Bizarrely, Noel Coward has the ability to manipulate his own timeline, allowing him to travel along it even past the point of his own death - this is a gift bestowed upon him by Iris, which also means that when he dies, he goes back to the moment of his birth and lives his life all over again. He travels through time using pinking shears provided by Iris, which he uses to tear open the fabric of time and space [this being a Paul Magrs novel, it isn't explained how they work]. He travels through the warp and weft of the Very Fabric [of space-time], a much subtler place than the vortex. It is Coward who arranges for The True History of Planets to be poodle-oriented. He recognises Venusian Aikido and knows of the Doctor.

Alid Jags species are similar to aphids in size and appearance and are notoriously pragmatic.

The people of Karim are ruled over by an emperor and are similar to lobsters. In addition to the dogworld, there is apparently a pussyworld.

Magic is again shown to work, Freer using it to melt Tyler's face, which takes several months to heal.

Links: BBC three is mentioned (The Daemons). The effects of The Ancestor Cell continue to be felt, with the poodles ability to time travel and working magic both in evidence. The Doctor nostalgically remembers that one of his earliest memories is of waking up on a train (The Burning). Anji recalls the events of Eater of Wasps. Freer's book is called The Slaves of Sutekh (Pyramids of Mars). Johnson is writing a story about silver Vikings frozen in a tomb, which is presumably a Tomb of the Cybermen in-joke.

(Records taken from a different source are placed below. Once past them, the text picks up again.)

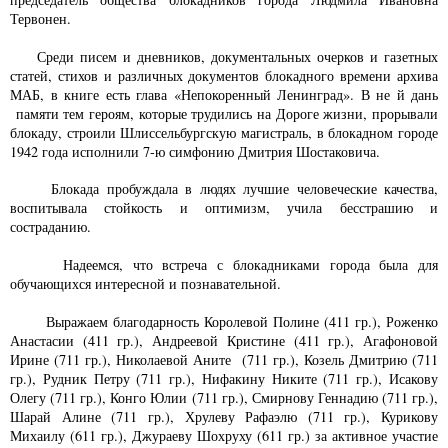
Тервонен.
Среди писем и дневников, документальных очерков и газетных
статей, стихов и различных документов блокадного времени архива
МАБ, в книге есть глава «Непокоренный Ленинград». В не й дань
памяти тем героям, которые трудились на Дороге жизни, прорывали
блокаду, строили Шлиссельбургскую магистраль, в блокадном городе
1942 года исполнили 7-ю симфонию Дмитрия Шостаковича.
Блокада пробуждала в людях лучшие человеческие качества,
воспитывала стойкость и оптимизм, учила бесстрашию и
состраданию.
Надеемся, что встреча с блокадниками города была для
обучающихся интересной и познавательной.
Выражаем благодарность Королевой Полине (411 гр.), Роженко
Анастасии (411 гр.), Андреевой Кристине (411 гр.), Агафоновой
Ирине (711 гр.), Николаевой Аните (711 гр.), Козель Дмитрию (711
гр.), Рудник Петру (711 гр.), Нифакину Никите (711 гр.), Исакову
Олегу (711 гр.), Конго Юлии (711 гр.), Смирнову Геннадию (711 гр.),
Шарай Алине (711 гр.), Хрулеву Рафаэлю (711 гр.), Курикову
Михаилу (611 гр.), Джураеву Шохруху (611 гр.) за активное участие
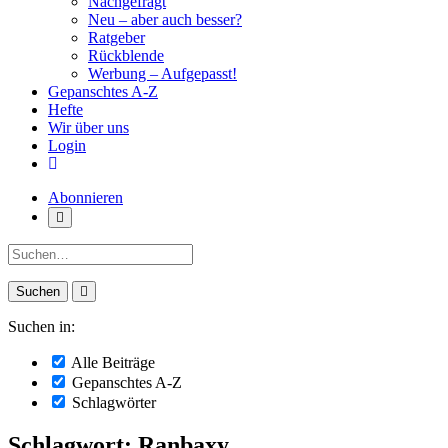
Nachgefragt
Neu – aber auch besser?
Ratgeber
Rückblende
Werbung – Aufgepasst!
Gepanschtes A-Z
Hefte
Wir über uns
Login
Abonnieren
Suche:
Suchen in:
Alle Beiträge
Gepanschtes A-Z
Schlagwörter
Schlagwort: Ranbaxy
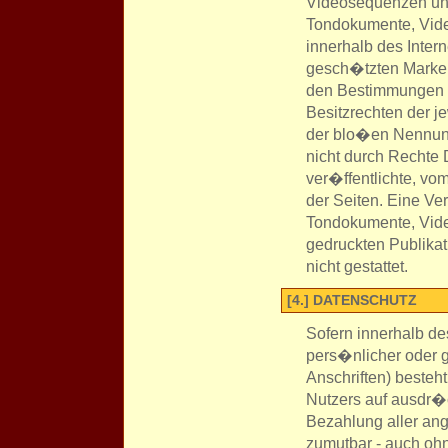
Videosequenzen und 
Tondokumente, Vide
innerhalb des Inter
gesch�tzten Marke
den Bestimmungen d
Besitzrechten der j
der blo�en Nennung
nicht durch Rechte 
ver�ffentlichte, vom
der Seiten. Eine Ve
Tondokumente, Vide
gedruckten Publika
nicht gestattet.
[4.] DATENSCHUTZ
Sofern innerhalb de
pers�nlicher oder 
Anschriften) besteht
Nutzers auf ausdr�c
Bezahlung aller ang
zumutbar - auch oh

Location: Whitby, 1917; Cambridge, 1942 and 1974; Las Vegas, 1960; Hollywood, 1978; the asteroid housing the Science Fiction Conference, c2074; the dogworld, c2074

Future History: In the alternative timeline in which The True History of Planets concerns poodles, American blockbuster mogul John Fuchas filmed The True History of Planets, which was released in 2007 and was generally regarded as a flash travesty designed to attract children. This timeline was averted thanks to the Doctor. The Halliwell Film Guide of 2010 is particularly disparaging towards it. It is implied that the Queen is no longer on the throne by 2010. By 2074, the works of Terran Science Fiction authors, particularly of the twentieth century, are studied extensively by academics. Shadowy groups exist that seek to alter the contents of certain texts for their own ends. These groups include The Circle Hermeneutic and The New Dehistoricists. Over the last one hundred years, wild boars have developed intelligence and culture, thanks to the Doctor (see Unrecorded Adventures), and have become part of Earth society. The poodles of the dogworld built their first space-station c2058 to receive signals broadcast from other planets.

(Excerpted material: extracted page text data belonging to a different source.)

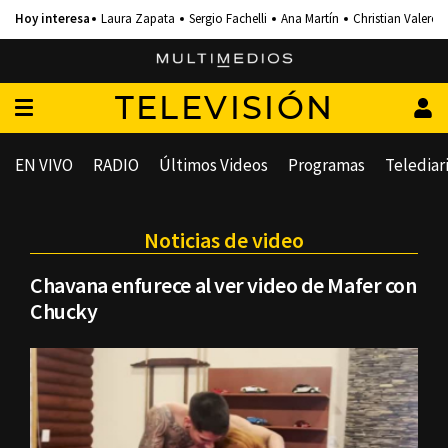
Laura Zapata
Sergio Fachelli
Ana Martín
Christian Valero
TELEVISIÓN
EN VIVO
RADIO
Últimos Videos
Programas
Telediar
Noticias de video
Chavana enfurece al ver video de Mafer con
Chucky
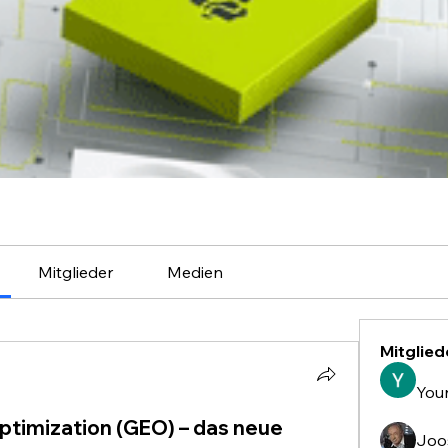
Mitglieder
Medien
Mitglied
You
ptimization (GEO) – das neue
Joo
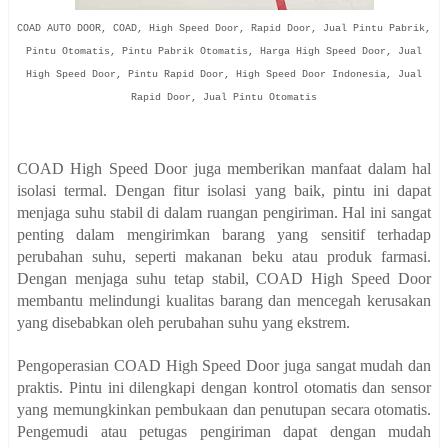
COAD AUTO DOOR, COAD, High Speed Door, Rapid Door, Jual Pintu Pabrik,
Pintu Otomatis, Pintu Pabrik Otomatis, Harga High Speed Door, Jual
High Speed Door, Pintu Rapid Door, High Speed Door Indonesia, Jual
Rapid Door, Jual Pintu Otomatis
COAD High Speed Door juga memberikan manfaat dalam hal
isolasi termal. Dengan fitur isolasi yang baik, pintu ini dapat
menjaga suhu stabil di dalam ruangan pengiriman. Hal ini sangat
penting dalam mengirimkan barang yang sensitif terhadap
perubahan suhu, seperti makanan beku atau produk farmasi.
Dengan menjaga suhu tetap stabil, COAD High Speed Door
membantu melindungi kualitas barang dan mencegah kerusakan
yang disebabkan oleh perubahan suhu yang ekstrem.
Pengoperasian COAD High Speed Door juga sangat mudah dan
praktis. Pintu ini dilengkapi dengan kontrol otomatis dan sensor
yang memungkinkan pembukaan dan penutupan secara otomatis.
Pengemudi atau petugas pengiriman dapat dengan mudah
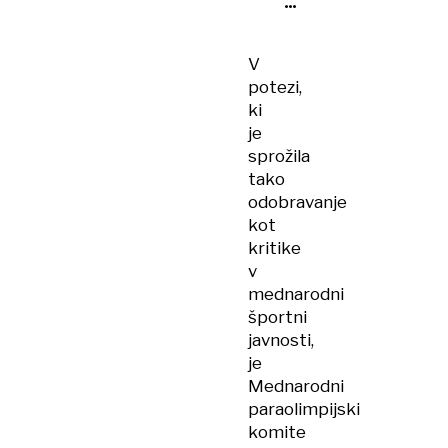
zastavo
V
potezi,
ki
je
sprožila
tako
odobravanje
kot
kritike
v
mednarodni
športni
javnosti,
je
Mednarodni
paraolimpijski
komite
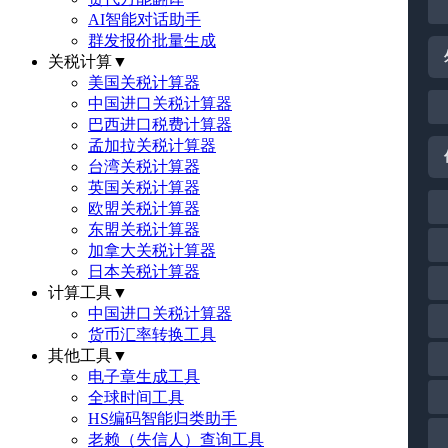
AI智能对话助手
群发报价批量生成
关税计算
▼
美国关税计算器
中国进口关税计算器
巴西进口税费计算器
孟加拉关税计算器
台湾关税计算器
英国关税计算器
欧盟关税计算器
东盟关税计算器
加拿大关税计算器
日本关税计算器
计算工具
▼
中国进口关税计算器
货币汇率转换工具
其他工具
▼
电子章生成工具
全球时间工具
HS编码智能归类助手
老赖（失信人）查询工具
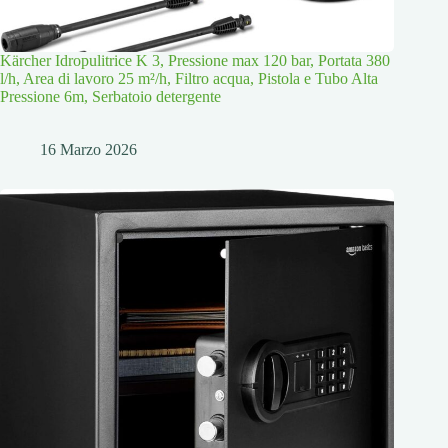
Kärcher Idropulitrice K 3, Pressione max 120 bar, Portata 380
l/h, Area di lavoro 25 m²/h, Filtro acqua, Pistola e Tubo Alta
Pressione 6m, Serbatoio detergente
16 Marzo 2026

Unrecorded Adventures: The Doctor was responsible for the repopulation of Britain by the wild boar circa 1987 - he was breeding continental boar at his house, and the storms that swept Britain that year destroyed the fences and allowed them to escape. Whilst he was breeding them, he taught some of them to talk [possibly he was genetically engineering them to heighten their intelligence]. Whilst on Earth, he apparently visited Whitby, which he describes as the best source of fish and chips in the world. The Doctor visited Cambridge whilst trapped on Earth during the 1980s, when the University was considering giving him a chair in something very complicated and grand he turned it down, as he had Miranda to look after (Father Time). He also witnessed magic performed somewhere in the South Seas, possibly explaining his familiarity with magic in City of the Dead. He may have met Noel Coward before, possibly in his third incarnation.

The Bottom Line: Extremely silly, but entertaining. As the 100th BBC Doctor Who novel, Mad Dogs and Englishmen has a welcome celebratory feel and is also a return to form for Magrs after the dire Verdigris.